Talvez King’s Man: A Origem seja o filme, ao seu modo, ideal para a era em de fake news ou de revisionismo histórico. Sua manipulação da historiografia oficial vai desde transformar o místico russo Rasputin num assassino a colocar o presidente dos EUA Woodrow Wilson chantageado por conta de uma sex tape. No filme, que se passa no começo do século XX, o diretor Matthew Vaughn volta no tempo para contar o surgimento da organização secreta de seus filmes Kingsman: Serviço Secreto e Kingsman: O Círculo Dourado.
Vaughn, que assina o roteiro com Karl Gajdusek, assume aqui um tom mais grave e mais sombrio do que nos dois longas anteriores, que tinham um quê até de mais juvenil. Ralph Fiennes assume o papel do protagonista, o inglês Orlando Oxford, um aristocrata que prega o pacifismo, mesmo que esse tenha custado a vida de sua mulher, deixando-o sozinho para criar seu filho pequeno. Para tal, conta com a ajuda de seu braço-direito Shola (Djimon Hounsou) e uma governanta, Polly (Gemma Arterton), com cuja parceria construiu ao redor do mundo uma rede de espiões, formada por serviçais que, pouco notados pelos patrões, revelam-se ideais para a função.
Orlando tenta impedir uma guerra iminente, mas o assassinato do arquiduque Ferdinand (Ron Cook) detona o conflito. Transitando entre a realidade histórica e a fantasia, King’s Man: A Origem cria sua própria narrativa e versão dos fatos e figuras históricas – como os três líderes interpretados por Tom Hollander: o rei George, o czar Nicolau e o imperador alemão Guilherme II, todos primos que cresceram briguentos e receberam cada um seu reino.
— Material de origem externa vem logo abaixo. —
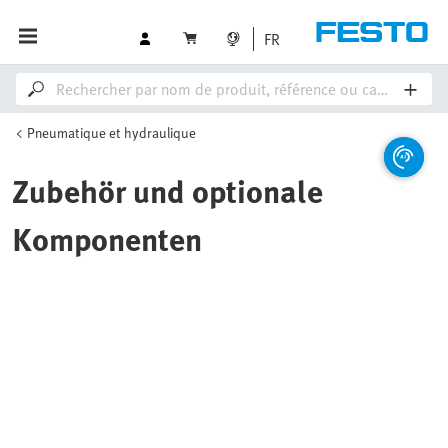
FR
Pneumatique et hydraulique
Zubehör und optionale
Komponenten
O resultado é um filme bizarro, mas que funciona em sua lógica combinando os gêneros da comédia e da ação. Um dos personagens mais marcantes é o místico russo Rasputin, interpretado com gosto pelo inglês Rhys Ifans, transitando entre o cômico e o assustador. A cena de luta entre ele, Orlando e Shola é, ao mesmo tempo, divertida e impressionante em sua coreografia.
Os esforços do protagonista se revelam em vão quando a I Guerra se torna inevitável e seu filho, agora um adolescente (Harris Dickinson), vai para o front, mesmo contra a vontade do pai. Depois desse episódio, Orlando fará de tudo para que os EUA entrem no conflito – numa cena na qual o aristocrata usa uma invenção recente: o paraquedas, e resulta em mais uma sequência de ação impressionante.
No fim, é isso o que mais sobressai em King’s Man: A Origem – suas qualidades técnicas, seja nos campos de batalha, ou no topo de uma montanha, onde Orlando duela com um bode, prenunciando uma longa sequência de ação sem limites. Em termos de narrativa, Vaughn está se importando pouco se não há muita coerência ou até coesão no filme. Por outro lado, ele sabe dar exatamente o que seu público quer – inclusive uma cena nos créditos finais, como parece ter se tornado de praxe, deixando um gancho para uma continuação.